Here’s this year’s cask-finish Octomore, the travel retail exclusive 07.2 finished in French red wine casks which previously held wine made with those famously peppery Syrah grapes.
I’ve been wanting to try this for a while! These TREs from Bruichladdich can go for silly money so it took a while to source one at a sane price.
Nose: Opens with salty dark chocolate, orange wine gums, blackberries. Damp earthy peat bog leading to herbaceous lavender and dry basil. A faint sulphurous edge which, combined with the salt, reminds me of the smell you get when opening a pack of vacuum packed wafer ham.

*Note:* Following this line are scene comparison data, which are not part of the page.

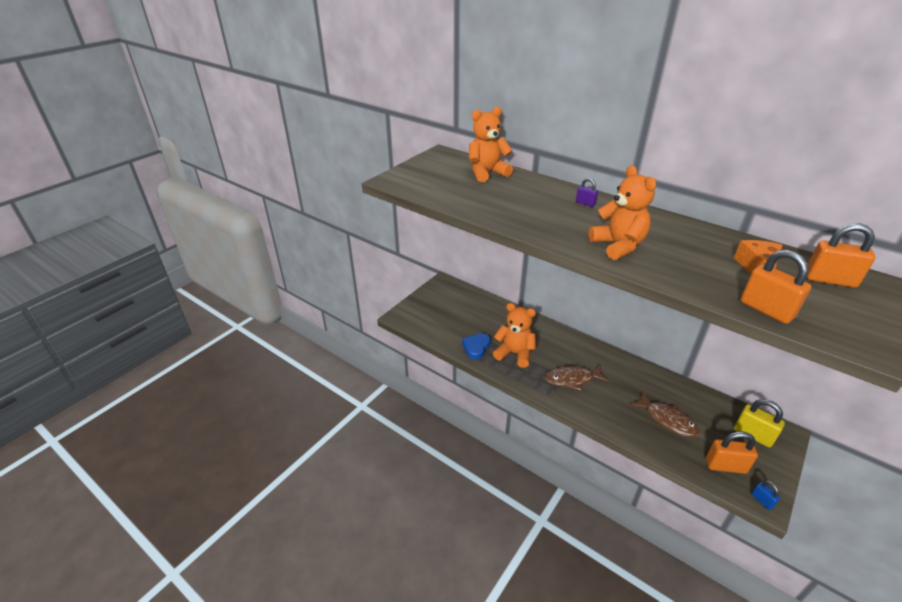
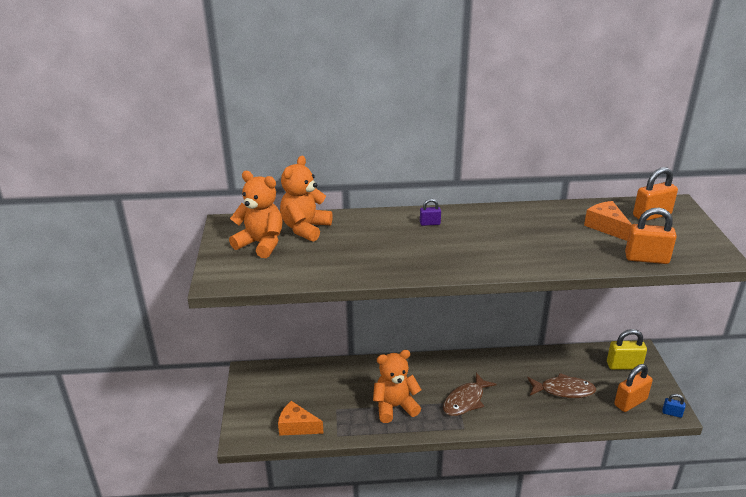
camera: 40 degrees left, 5 degrees down
blue heart [462,333,491,359] -> none
orange teddy bear [589,165,656,260] -> orange teddy bear moved to [229,171,283,258]
none -> orange cheese [278,401,324,436]

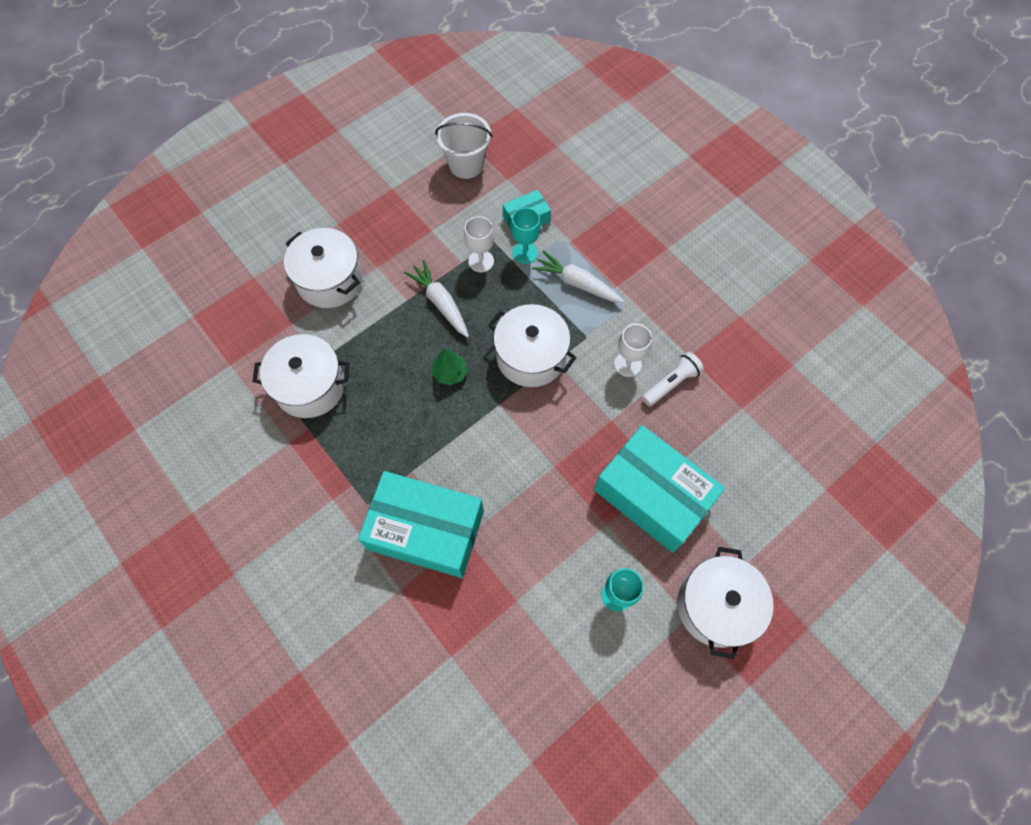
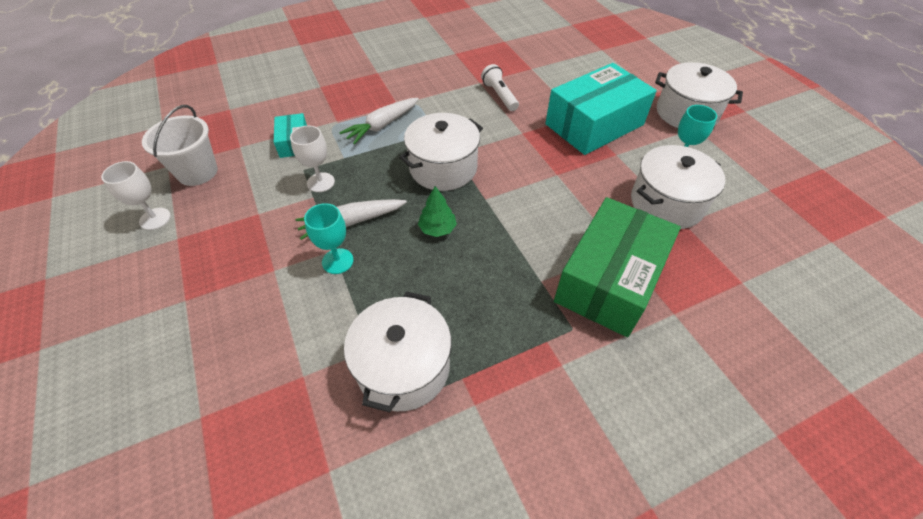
camera: 75 degrees left, 15 degrees down
white pot [284,228,363,308] -> white pot moved to [631,145,725,229]
turquoise box [358,471,484,578] -> green box [554,197,681,337]
turquoise goblet [511,207,541,264] -> turquoise goblet moved to [304,203,354,274]
white goblet [614,324,652,377] -> white goblet moved to [101,161,171,230]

Palate: Like someone peat-smoked a strawberry cheesecake! Viscous, golden barley syrup leads only to be t-boned by the Octomore signature peat juggernaut. As the peat fades you get the soft red fruit – strawberries and raspberries, with some kirsch cherry-chocolates
Finish: Long, lipsmacking oily peat with salt and pepper, and a touch of citrus. The peat’s very sticky – you can almost chew it. Slightly ashy, like the mouthfeel after a cigar.
Clean fruit meets dirty peat! I don’t like it as much as the 06.3 Islay Barley but it’s got a certain appeal for sure. That intense muddy peated chocolate character that runs through Octomore acts as a good backdrop for those red fruit high notes.
Another worthy experiment, Mr. McEwan.
I picked this up for about £88 on WhiskySite.nl – they’ve sold out now, but they do still have the 06.2 version for the same price.